Por un lado, nos dicen que no es tan feroz su ataque, pero que sí es altamente contagioso. Los indicadores de la velocidad de contagio confirman lo dicho, pues se han estado elevando inusitadamente rápido este mes de enero. Pero hay otros datos que indican que es tan feroz como su antecesor, la variante Delta. Y tal parece que las vacunas no tienen el poder de detenerlo: habilidoso se escabulle y se interna en las partes más sensibles del cuerpo humano para de ahí emprender su feroz ataque.

            Ante tal circunstancia, ¿cómo podemos batirnos con él y derrotarlo? El sector salud y los gobiernos han apostado por las vacunas, pero hay médicos que afirman que esta estrategia tiene fallas y deja huecos en las defensas que permiten que el virus haga mucho daño.

            Ya desde el inicio del 2020 advertían que con la dieta habitual de la mayoría de la gente, cargada de carbohidratos, grasas de cadenas largas o trans, productos dañinos como los alimentos procesados y ultraprocesados, exceso de proteínas animales (y de animales criados en condiciones poco saludables, encerrados en grandes granjas cerradas, con una alimentación inadecuada a base de granos, bajo sufrimientos extremo y sobremedicados), exceso de azúcares y harinas refinadas, debilitan el cuerpo y el sistema inmune que no logra despertar ni con una cuarta dosis de vacunas anticovid.

            Estos médicos advierten que si no se revierte esta situación alimentaria malsana la cosecha de la muerte de Omicron seguirá avanzando y quienes sobrevivan lo harán con daños severos en pulmones, corazón, hígado, riñones, cerebro, sistema óseo… el resto de sus vidas.

            Quizá los gobiernos no optan por implementar este cambio porque hay muchos intereses multimillonarios de la industria alimentaria y la gente no tan fácil accederá a hacer un cambio de hábitos pues sus hábitos alimenticios están profundamente arraigados y además carece de información lo cual complica las cosas.

            Estos hábitos se han forjado bajo una sola directriz dietética la cual hemos recibido como parte de nuestra herencia cultural: el placer, el sabor. Comemos lo que nuestro paladar le encanta, esa es la consigna. Y cuando alguien les dice, por ejemplo, que los lácteos son muy dañinos, la respuesta defensiva inmediata es: “Oye, pero qué rica es la leche fría y no me digas el quesito”.

            En efecto, muchos productos alimenticios dañinos tienen eso a su favor: son altamente placenteros. Y tal parece que entre más dañinos más sabrosos. Casi se escucha la voz de Pumba, el personaje de la cinta animada El rey león: “Viscosos pero sabrosos”.
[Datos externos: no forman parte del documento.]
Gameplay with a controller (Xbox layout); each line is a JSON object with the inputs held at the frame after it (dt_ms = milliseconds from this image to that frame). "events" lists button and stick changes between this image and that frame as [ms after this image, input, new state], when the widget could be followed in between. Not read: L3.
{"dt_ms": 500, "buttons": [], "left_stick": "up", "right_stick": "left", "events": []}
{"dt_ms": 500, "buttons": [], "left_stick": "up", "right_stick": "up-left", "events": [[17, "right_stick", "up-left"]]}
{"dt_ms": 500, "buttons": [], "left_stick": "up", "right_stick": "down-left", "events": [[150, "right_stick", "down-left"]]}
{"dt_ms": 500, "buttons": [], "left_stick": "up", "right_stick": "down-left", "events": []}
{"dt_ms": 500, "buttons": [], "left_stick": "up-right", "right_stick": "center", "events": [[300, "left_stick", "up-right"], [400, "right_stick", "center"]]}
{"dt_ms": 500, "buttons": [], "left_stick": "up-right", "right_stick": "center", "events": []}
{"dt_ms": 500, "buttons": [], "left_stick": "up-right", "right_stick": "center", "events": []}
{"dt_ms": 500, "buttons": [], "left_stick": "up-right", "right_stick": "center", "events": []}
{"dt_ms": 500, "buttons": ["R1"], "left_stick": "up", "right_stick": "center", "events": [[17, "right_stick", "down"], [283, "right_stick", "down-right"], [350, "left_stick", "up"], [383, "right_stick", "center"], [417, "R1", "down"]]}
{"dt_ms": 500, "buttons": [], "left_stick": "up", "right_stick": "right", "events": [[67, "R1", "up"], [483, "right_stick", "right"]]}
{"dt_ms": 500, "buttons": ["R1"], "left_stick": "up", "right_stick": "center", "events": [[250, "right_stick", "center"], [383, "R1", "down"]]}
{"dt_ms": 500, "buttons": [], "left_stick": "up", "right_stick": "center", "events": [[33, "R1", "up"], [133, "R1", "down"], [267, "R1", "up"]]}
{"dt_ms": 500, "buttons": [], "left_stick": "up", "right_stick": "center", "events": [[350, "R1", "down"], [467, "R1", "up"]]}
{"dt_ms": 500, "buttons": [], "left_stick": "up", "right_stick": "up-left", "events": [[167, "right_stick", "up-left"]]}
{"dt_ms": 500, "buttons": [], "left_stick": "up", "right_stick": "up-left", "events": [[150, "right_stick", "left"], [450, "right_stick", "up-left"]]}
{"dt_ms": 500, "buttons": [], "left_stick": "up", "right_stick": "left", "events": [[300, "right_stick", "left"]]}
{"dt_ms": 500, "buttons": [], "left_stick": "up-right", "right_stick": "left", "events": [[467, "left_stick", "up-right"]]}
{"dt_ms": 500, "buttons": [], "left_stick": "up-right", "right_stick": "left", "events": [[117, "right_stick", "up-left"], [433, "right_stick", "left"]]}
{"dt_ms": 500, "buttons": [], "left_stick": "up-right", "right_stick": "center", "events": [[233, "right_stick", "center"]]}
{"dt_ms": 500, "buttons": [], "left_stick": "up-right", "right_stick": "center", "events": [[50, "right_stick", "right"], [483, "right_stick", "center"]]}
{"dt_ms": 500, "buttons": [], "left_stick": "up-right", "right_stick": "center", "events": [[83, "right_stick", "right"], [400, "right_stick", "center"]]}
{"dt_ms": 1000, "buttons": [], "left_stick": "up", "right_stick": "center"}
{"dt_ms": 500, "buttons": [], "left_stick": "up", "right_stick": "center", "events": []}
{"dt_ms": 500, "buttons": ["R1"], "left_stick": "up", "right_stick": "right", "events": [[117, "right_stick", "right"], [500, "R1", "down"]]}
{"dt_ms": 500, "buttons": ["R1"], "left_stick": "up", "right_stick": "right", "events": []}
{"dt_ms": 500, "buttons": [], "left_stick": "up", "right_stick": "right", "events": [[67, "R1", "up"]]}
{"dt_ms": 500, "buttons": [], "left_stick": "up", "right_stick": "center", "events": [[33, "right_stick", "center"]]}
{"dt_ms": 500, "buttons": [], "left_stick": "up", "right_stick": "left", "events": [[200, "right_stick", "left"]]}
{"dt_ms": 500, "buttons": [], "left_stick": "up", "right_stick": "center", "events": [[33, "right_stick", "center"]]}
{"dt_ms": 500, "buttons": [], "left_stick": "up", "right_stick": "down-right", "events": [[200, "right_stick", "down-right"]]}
            Mientras la consigna esté determinada por el factor que creemos es el más importante: el sabor, el triunfo del enmascarado de azul y rojo, Omicron, estará asegurada. Y es que ni los médicos nos advierten del peligro de una alimentación deficiente: casi todas las estrategias médicas se centran en la prescripción de fármacos y ninguno considera a la alimentación como un factor terapéutico importante. ¿Será porque lo ignoran?

            Citando al Chavo del Ocho, preguntamos desconcertados: ¿Quién podrá defendernos?

            La verdad, nadie; estamos desamparados: ni las autoridades sanitarias, ni el sector médico, ni la industria alimentaria (esta menos que nadie), ni los medios de comunicación, ni el sector educativo van a hacer algo por nosotros.

            Pero hay una luz de esperanza: usted y la cada vez más abundante información en el internet. Allí hay muchos médicos y dietistas serios que están difundiendo mensajes valiosos para mejorar la salud y fortalecer el sistema inmune. Si el dolor y la muerte no lo mueven a buscar una respuesta para derrotar al malvado Omicron, nadie lo va a hacer por usted, nadie.

            Es hora de tomar nuestra salud en nuestras manos. Y el primer paso está en buscar información y en empezar a cambiar nuestros hábitos, principalmente alimenticios, y abandonar la comodidad del colchón para salir a hacer ejercicio, además de buscar serenar nuestras enloquecidas emociones.

Esta es la única forma de derrotar a Omicron cuando se presente con su espada desenfundada dispuesto a acabar con nosotros. Pero si tiene una salud de hierro y un sistema inmune inquebrantable, quien ganará en esta justa es usted. Yo le apuesto a su capacidad racional y a su buen juicio. No nos decepcione.